**Request**
Please edit the lines below so that every "same style as" becomes "formatted like", leaving everything else unchanged. Leave the pictures out of your answer.

* Start Records for this task *

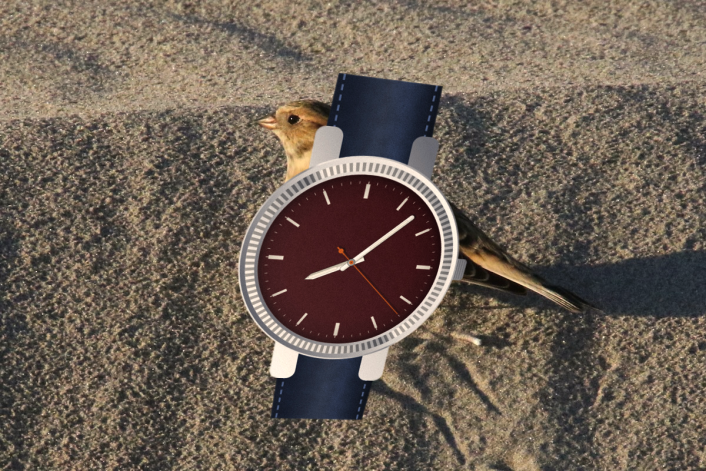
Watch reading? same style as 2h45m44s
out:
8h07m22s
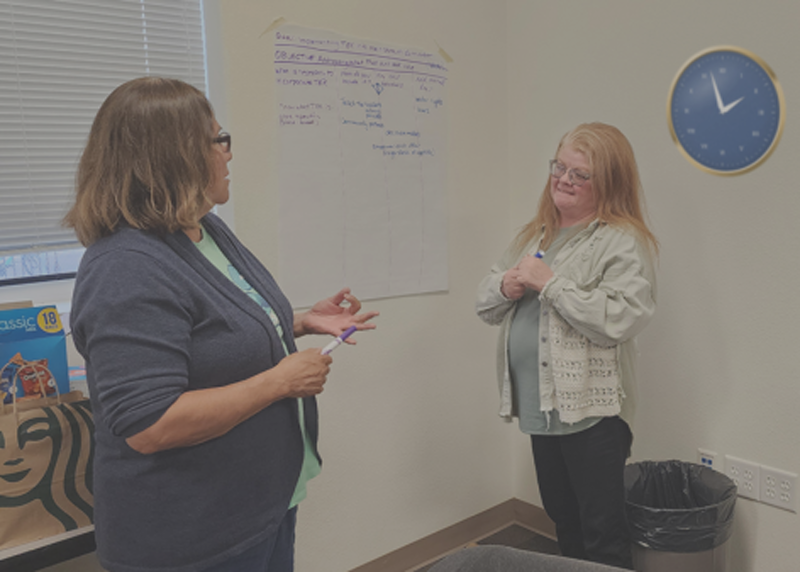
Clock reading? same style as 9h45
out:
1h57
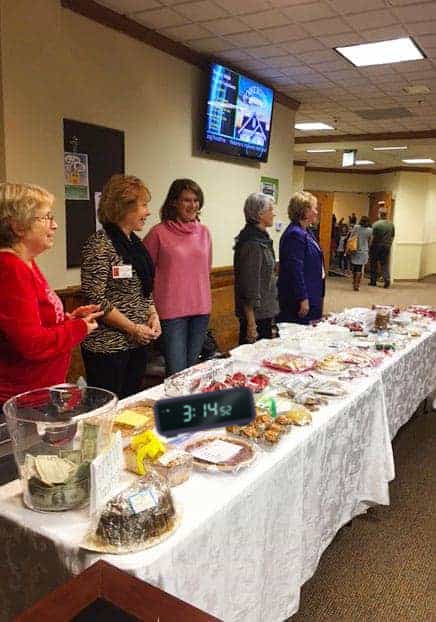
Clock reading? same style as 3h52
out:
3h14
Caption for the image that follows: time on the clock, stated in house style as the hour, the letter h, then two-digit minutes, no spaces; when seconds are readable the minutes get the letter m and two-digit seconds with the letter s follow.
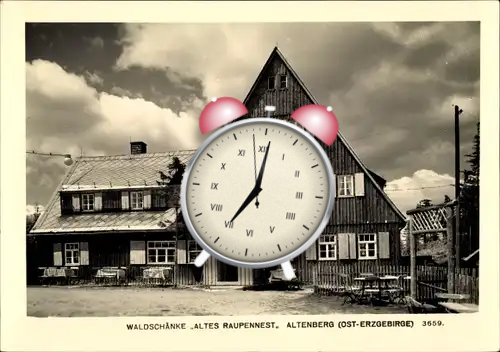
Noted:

* End Records for this task *

**Result below**
Watch reading? formatted like 2h45m44s
out:
8h07m22s
Clock reading? formatted like 9h45
out:
1h57
Clock reading? formatted like 3h52
out:
3h14
Caption for the image that follows: time on the clock, stated in house style as the hour, the letter h, then two-digit minutes, no spaces; when seconds are readable the minutes get the letter m and two-digit seconds with the letter s follow.
Noted:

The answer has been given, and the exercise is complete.